WORK ORDER
Can you retype, word for word, the stretch of the text on coal plants and air quality from "Executive Summary" through "for permissible levels."?

SOURCE EXTRACT
Coal-fired electricity generation is significantly cleaner today than it was in the past. The popular misconception that our air quality is deteriorating is incorrect, as evidenced by the Environmental Protection Agency’s (EPA) air quality data, which indicates the opposite. Emissions from the criteria pollutants released from U.S. fossil fuel power plants have decreased as technology has improved and will continue to do so. Modern coal plants, and those retrofitted with control technologies to reduce criteria pollutants, are a success story and are currently providing 15 percent of our electricity, down from over 50% in 2000 due to onerous regulations targeting coal, competition from low-cost natural gas, and massive federal subsidies for wind and solar power plants.
Executive Summary
America’s improving air quality is an untold success story. Even before Congress passed the Clean Air Act Amendments of 1970, air quality had been improving for decades. And since 1970, the six so-called criteria pollutants have declined significantly, even though our coal-fired plants have generated as much as 52% of U.S. electricity, and are still providing 15%. The “criteria pollutants” are carbon monoxide, lead, sulfur dioxide (SO2), nitrogen oxides (NOx), ground-level ozone, and particulate matter (PM). They are called “criteria” pollutants because the EPA sets the criteria for permissible levels.
Between 1970 and 2023, the combined emissions of the six common pollutants (PM2.5 and PM10, SO2, NOx, VOCs, CO, and Pb) dropped by 78%. This progress occurred while U.S. economic indicators remained strong; the economy improved by 321%, Americans drove more miles (194%), the population increased by 63%, and energy use increased by 42%, all while the environment became cleaner. The graph below also shows that carbon dioxide emissions, after having risen gradually for decades, have decreased since 2007.

One factor in improving air quality has been the pollution-control technologies used by coal-fired power plants. Today’s coal-fired electricity generating plants produce more power with less emissions of criteria pollutants than ever before. According to the National Energy Technology Laboratory (NETL), a new pulverized coal plant (operating at lower, “subcritical” temperatures and pressures) reduces the emission of NOx by 83 percent, SO2 by 98 percent and PM by 99.8 percent, as compared with a similar plant having no pollution controls. Air quality will continue to improve in the future because of improved technology.

DATASET EXCERPTS
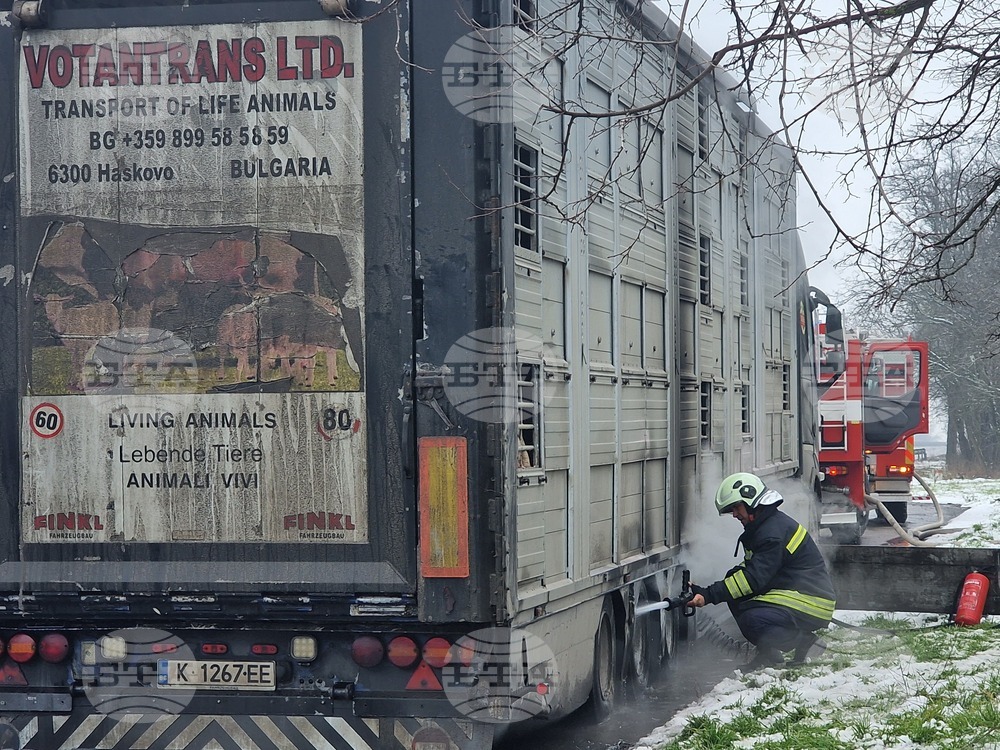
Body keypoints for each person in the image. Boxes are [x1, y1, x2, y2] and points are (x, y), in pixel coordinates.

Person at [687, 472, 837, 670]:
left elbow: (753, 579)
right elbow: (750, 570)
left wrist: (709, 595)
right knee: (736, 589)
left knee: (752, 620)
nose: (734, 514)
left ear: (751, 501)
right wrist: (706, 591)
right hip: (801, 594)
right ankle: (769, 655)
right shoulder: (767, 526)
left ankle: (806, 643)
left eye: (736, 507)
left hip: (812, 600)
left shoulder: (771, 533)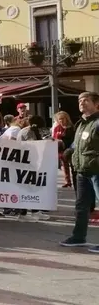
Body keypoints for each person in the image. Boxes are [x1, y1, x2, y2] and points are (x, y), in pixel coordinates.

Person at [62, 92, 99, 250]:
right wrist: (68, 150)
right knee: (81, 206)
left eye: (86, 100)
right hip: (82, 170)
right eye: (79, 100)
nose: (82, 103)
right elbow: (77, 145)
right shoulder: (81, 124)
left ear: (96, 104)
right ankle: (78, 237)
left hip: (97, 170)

--

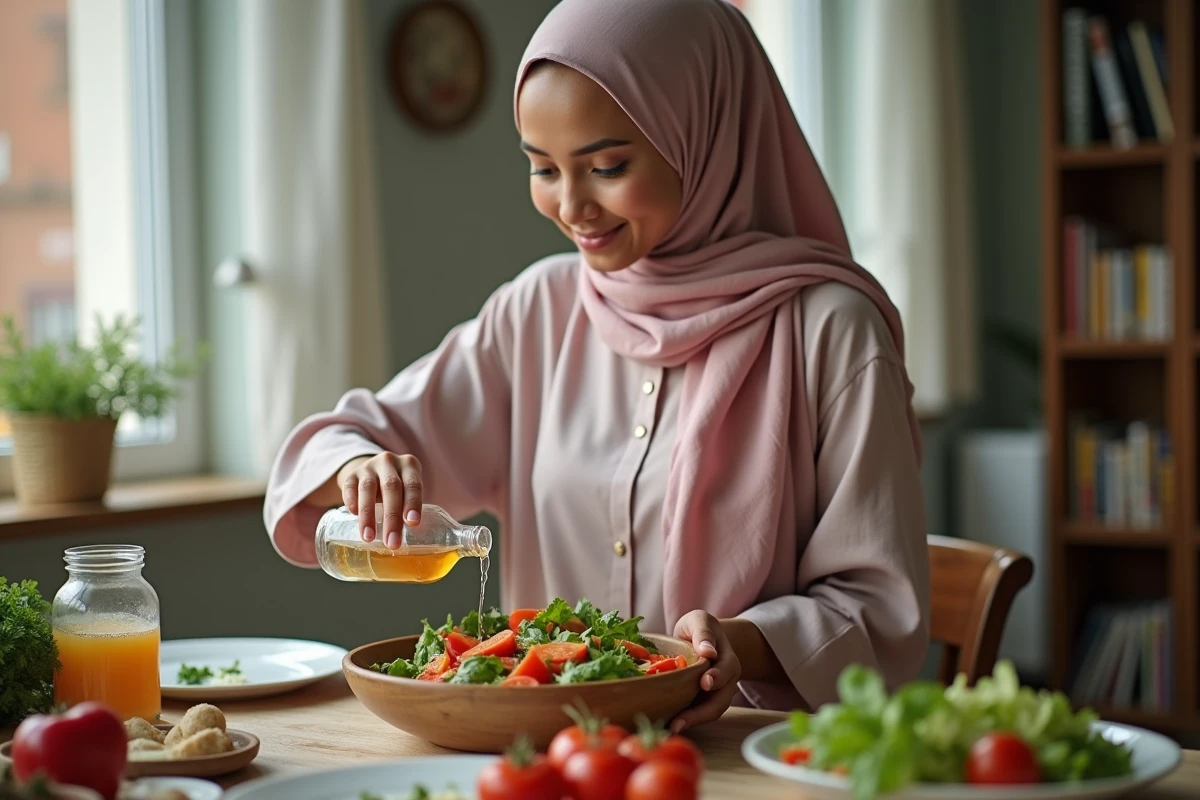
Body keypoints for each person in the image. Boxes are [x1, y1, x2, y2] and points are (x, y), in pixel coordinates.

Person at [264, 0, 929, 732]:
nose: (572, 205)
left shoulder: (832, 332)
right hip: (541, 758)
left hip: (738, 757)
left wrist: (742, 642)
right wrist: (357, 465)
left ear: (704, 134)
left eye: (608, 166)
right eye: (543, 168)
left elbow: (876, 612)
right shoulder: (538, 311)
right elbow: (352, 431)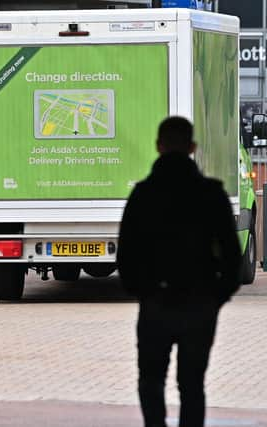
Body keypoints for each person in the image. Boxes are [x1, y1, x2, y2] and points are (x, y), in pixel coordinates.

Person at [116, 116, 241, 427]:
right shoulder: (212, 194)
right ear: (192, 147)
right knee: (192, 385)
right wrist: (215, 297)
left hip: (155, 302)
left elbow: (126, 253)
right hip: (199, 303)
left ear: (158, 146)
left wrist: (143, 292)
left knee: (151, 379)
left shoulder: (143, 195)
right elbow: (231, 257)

WRITTEN ANSWER
Executive Summary
America’s improving air quality is an untold success story. Even before Congress passed the Clean Air Act Amendments of 1970, air quality had been improving for decades. And since 1970, the six so-called criteria pollutants have declined significantly, even though our coal-fired plants have generated as much as 52% of U.S. electricity, and are still providing 15%. The “criteria pollutants” are carbon monoxide, lead, sulfur dioxide (SO2), nitrogen oxides (NOx), ground-level ozone, and particulate matter (PM). They are called “criteria” pollutants because the EPA sets the criteria for permissible levels.